(How to complete this task): The answer should contain only the lines from the beginning of the entries through the line that holds "he program which", given again exactly, with no pictures.

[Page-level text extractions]
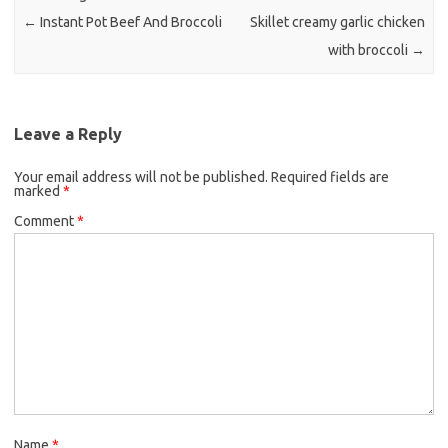
k
←
Instant Pot Beef And Broccoli
Skillet creamy garlic chicken
with broccoli
→
Leave a Reply
Your email address will not be published.
Required fields are
marked
*
Comment
*
Name
*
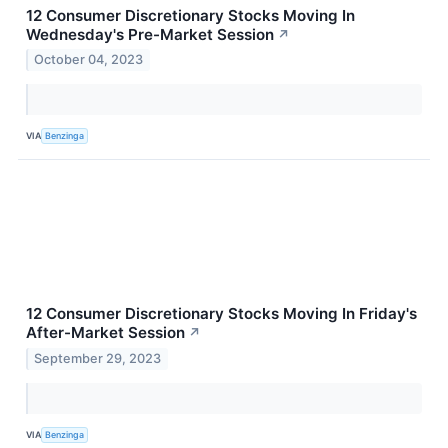
12 Consumer Discretionary Stocks Moving In
Wednesday's Pre-Market Session
↗
October 04, 2023
VIA
Benzinga
12 Consumer Discretionary Stocks Moving In Friday's
After-Market Session
↗
September 29, 2023
VIA
Benzinga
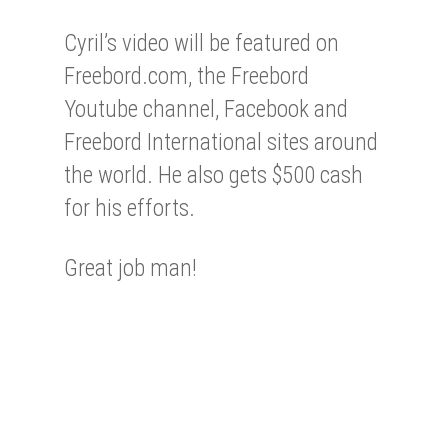
Cyril’s video will be featured on
Freebord.com, the Freebord
Youtube channel, Facebook and
Freebord International sites around
the world. He also gets $500 cash
for his efforts.
Great job man!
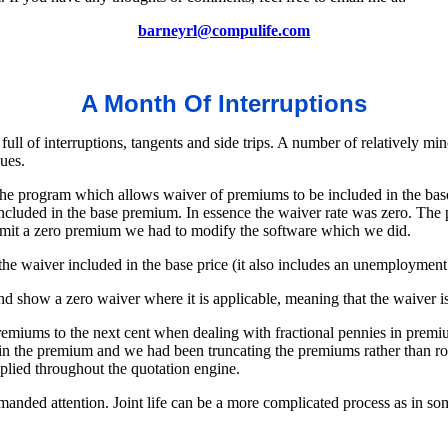
barneyrl@compulife.com
A Month Of Interruptions
ll of interruptions, tangents and side trips. A number of relatively mi
ues.
he program which allows waiver of premiums to be included in the bas
cluded in the base premium. In essence the waiver rate was zero. The pr
rmit a zero premium we had to modify the software which we did.
he waiver included in the base price (it also includes an unemployment 
show a zero waiver where it is applicable, meaning that the waiver is
iums to the next cent when dealing with fractional pennies in premiu
 in the premium and we had been truncating the premiums rather than r
pplied throughout the quotation engine.
emanded attention. Joint life can be a more complicated process as in som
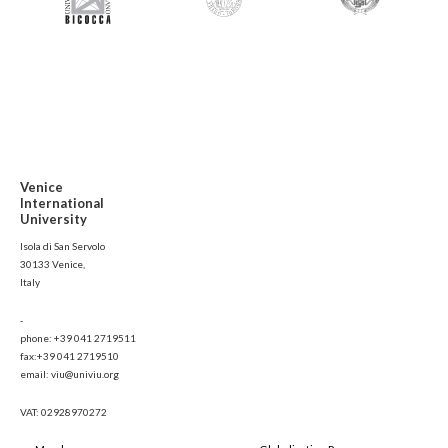
Venice
International
University
Isola di San Servolo
30133 Venice,
Italy
-
phone: +39 041 2719511
fax:+39 041 2719510
email: viu@univiu.org
VAT: 02928970272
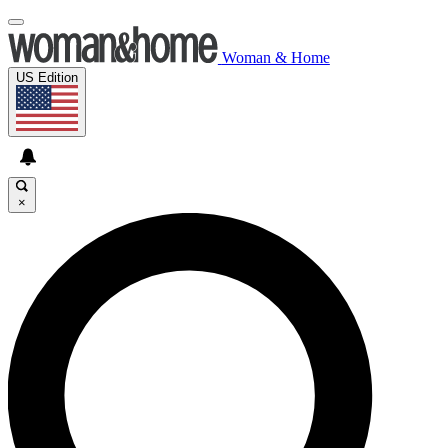
Woman & Home
US Edition
×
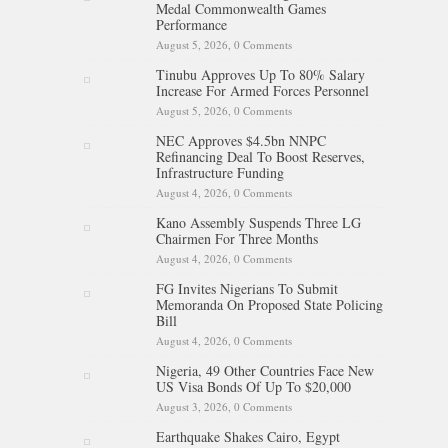
Medal Commonwealth Games
Performance
August 5, 2026,
0 Comments
Tinubu Approves Up To 80% Salary
Increase For Armed Forces Personnel
August 5, 2026,
0 Comments
NEC Approves $4.5bn NNPC
Refinancing Deal To Boost Reserves,
Infrastructure Funding
August 4, 2026,
0 Comments
Kano Assembly Suspends Three LG
Chairmen For Three Months
August 4, 2026,
0 Comments
FG Invites Nigerians To Submit
Memoranda On Proposed State Policing
Bill
August 4, 2026,
0 Comments
Nigeria, 49 Other Countries Face New
US Visa Bonds Of Up To $20,000
August 3, 2026,
0 Comments
Earthquake Shakes Cairo, Egypt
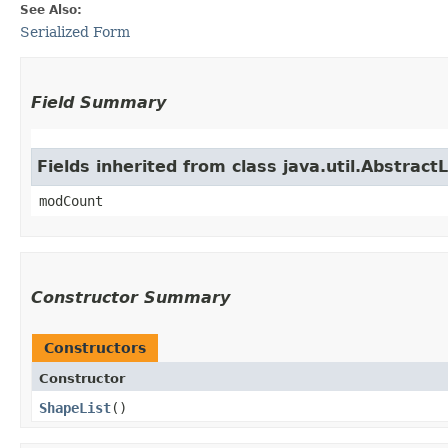
See Also:
Serialized Form
Field Summary
Fields inherited from class java.util.AbstractL
modCount
Constructor Summary
Constructors
Constructor
ShapeList
()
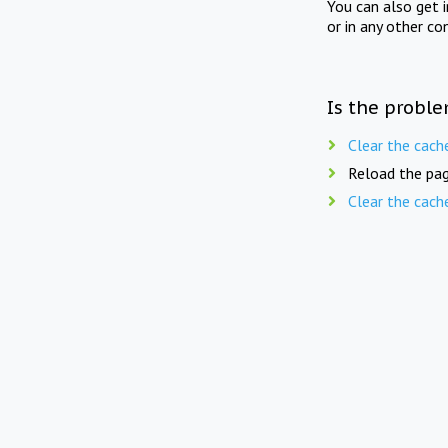
You can also get 
or in any other co
Is the proble
Clear the cach
Reload the pag
Clear the cach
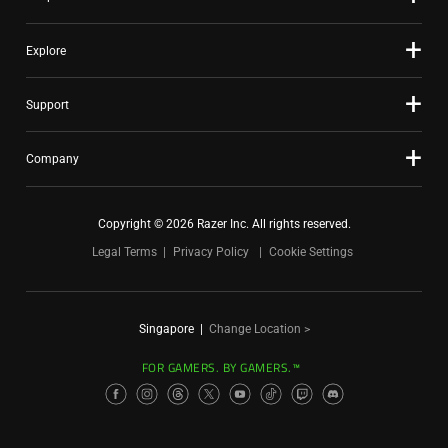
Explore
Support
Company
Copyright © 2026 Razer Inc. All rights reserved.
Legal Terms
Privacy Policy
Cookie Settings
Singapore
|
Change Location >
FOR GAMERS. BY GAMERS.™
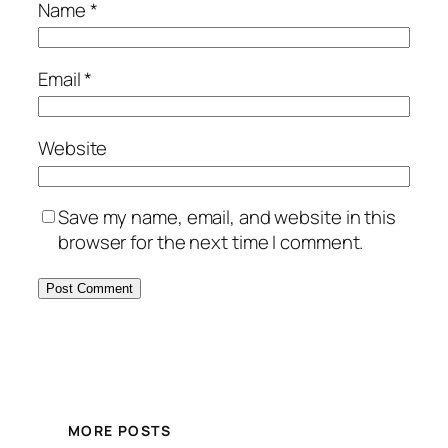
Name
*
Email
*
Website
Save my name, email, and website in this
browser for the next time I comment.
MORE POSTS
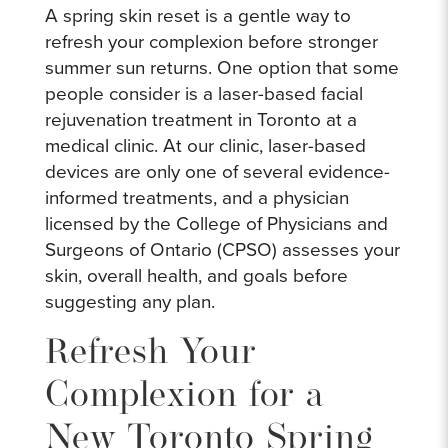
A spring skin reset is a gentle way to
refresh your complexion before stronger
summer sun returns. One option that some
people consider is a laser-based facial
rejuvenation treatment in Toronto at a
medical clinic. At our clinic, laser-based
devices are only one of several evidence-
informed treatments, and a physician
licensed by the College of Physicians and
Surgeons of Ontario (CPSO) assesses your
skin, overall health, and goals before
suggesting any plan.
Refresh Your
Complexion for a
New Toronto Spring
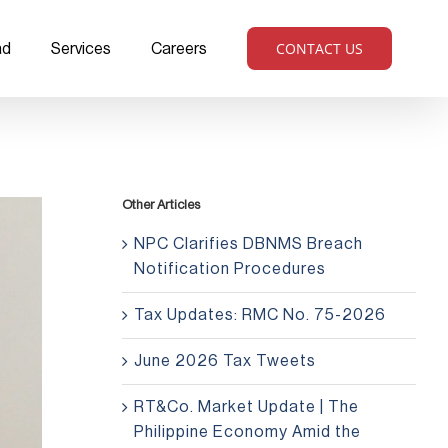
CONTACT US
ad
Services
Careers
Other Articles
NPC Clarifies DBNMS Breach
Notification Procedures
Tax Updates: RMC No. 75-2026
June 2026 Tax Tweets
RT&Co. Market Update | The
Philippine Economy Amid the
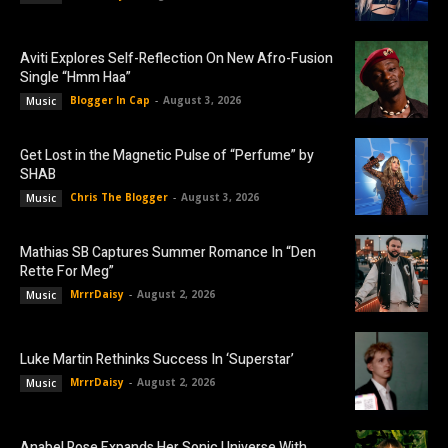
Aviti Explores Self-Reflection On New Afro-Fusion
Single “Hmm Haa”
Blogger In Cap
-
August 3, 2026
Music
Get Lost in the Magnetic Pulse of “Perfume” by
SHAB
Chris The Blogger
-
August 3, 2026
Music
Mathias SB Captures Summer Romance In “Den
Rette For Meg”
MrrrDaisy
-
August 2, 2026
Music
Luke Martin Rethinks Success In ‘Superstar’
MrrrDaisy
-
August 2, 2026
Music
Anabel Rose Expands Her Sonic Universe With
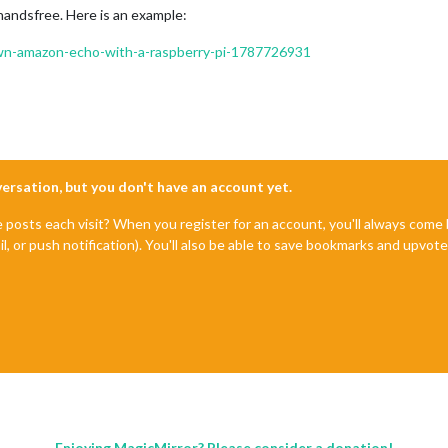
handsfree. Here is an example:
-own-amazon-echo-with-a-raspberry-pi-1787726931
nversation, but you don't have an account yet.
e posts each visit? When you register for an account, you'll always com
il, or push notification). You'll also be able to save bookmarks and upvo
Enjoying MagicMirror? Please consider a donation!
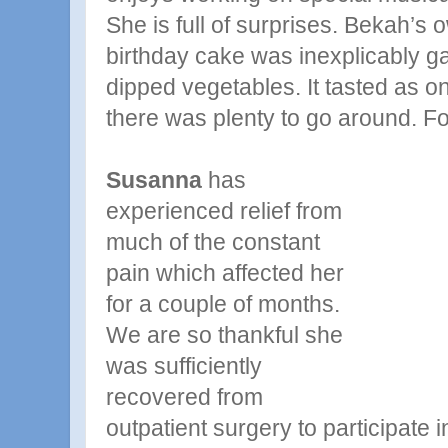
She is full of surprises. Bekah’s
birthday cake was inexplicably g
dipped vegetables. It tasted as 
there was plenty to go around. Fo
Susanna
has
experienced relief from
much of the constant
pain which affected her
for a couple of months.
We are so thankful she
was sufficiently
recovered from
outpatient surgery to participate i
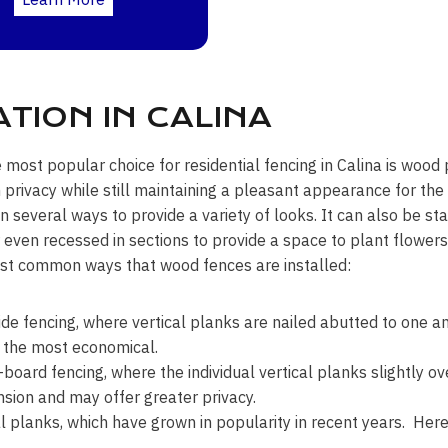
TION IN CALINA
e most popular choice for residential fencing in Calina is wood 
rivacy while still maintaining a pleasant appearance for t
 in several ways to provide a variety of looks. It can also be 
r even recessed in sections to provide a space to plant flower
st common ways that wood fences are installed:
ide fencing, where vertical planks are nailed abutted to one an
 the most economical.
board fencing, where the individual vertical planks slightly ov
sion and may offer greater privacy.
l planks, which have grown in popularity in recent years. Here 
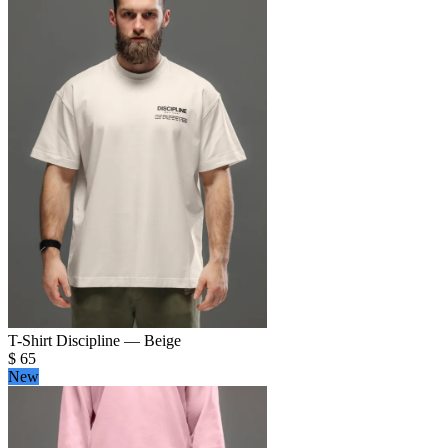
T-Shirt Discipline — Beige
$
65
New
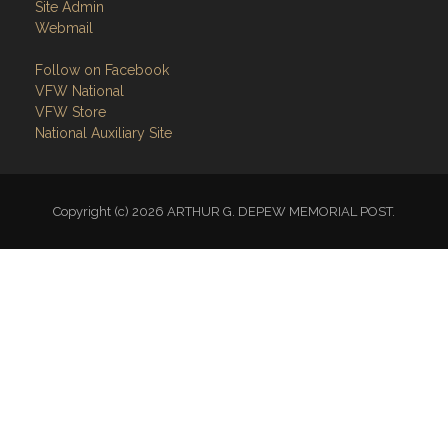
Site Admin
Webmail
Follow on Facebook
VFW National
VFW Store
National Auxiliary Site
Copyright (c) 2026 ARTHUR G. DEPEW MEMORIAL POST.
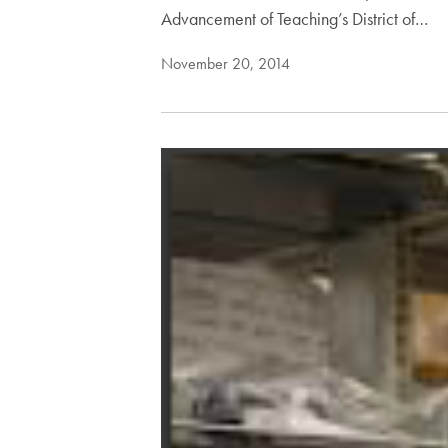
Advancement of Teaching’s District of…
November 20, 2014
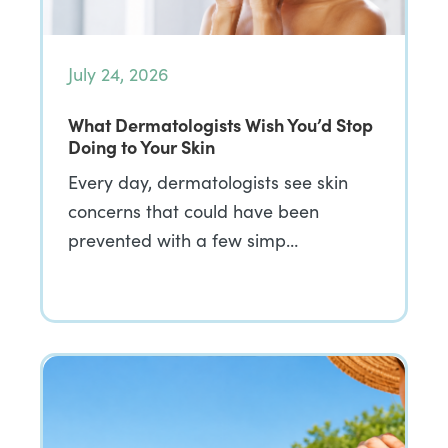
July 24, 2026
What Dermatologists Wish You’d Stop
Doing to Your Skin
Every day, dermatologists see skin
concerns that could have been
prevented with a few simp…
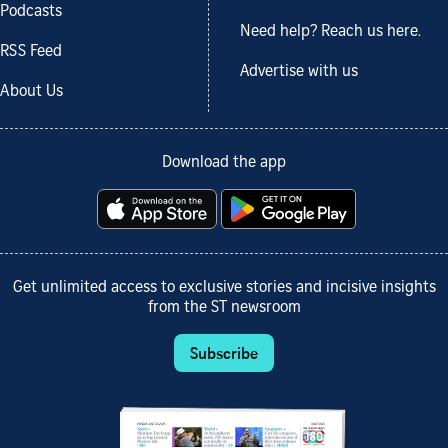
Podcasts
Need help? Reach us here.
RSS Feed
Advertise with us
About Us
Download the app
Get unlimited access to exclusive stories and incisive insights
from the ST newsroom
Subscribe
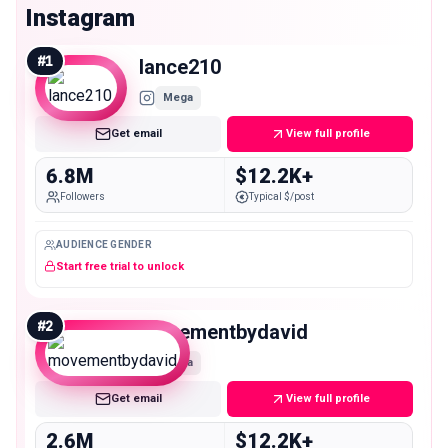
Instagram
#
1
lance210
Mega
Get email
View full profile
6.8M
$12.2K+
Followers
Typical $/post
AUDIENCE GENDER
Start free trial to unlock
#
2
movementbydavid
Mega
Get email
View full profile
2.6M
$12.2K+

(Task solution):
k
←
Instant Pot Beef And Broccoli
Skillet creamy garlic chicken
with broccoli
→
Leave a Reply
Your email address will not be published.
Required fields are
marked
*
Comment
*
Name
*
12 Consumer Discretionary Stocks Moving In
Wednesday's Pre-Market Session
↗
October 04, 2023
VIA
Benzinga
12 Consumer Discretionary Stocks Moving In Friday's
After-Market Session
↗
September 29, 2023
VIA
Benzinga
Cyril’s video will be featured on
Freebord.com, the Freebord
Youtube channel, Facebook and
Freebord International sites around
the world. He also gets $500 cash
for his efforts.
Great job man!
barneyrl@compulife.com
A Month Of Interruptions
ll of interruptions, tangents and side trips. A number of relatively mi
ues.
he program which allows waiver of premiums to be included in the bas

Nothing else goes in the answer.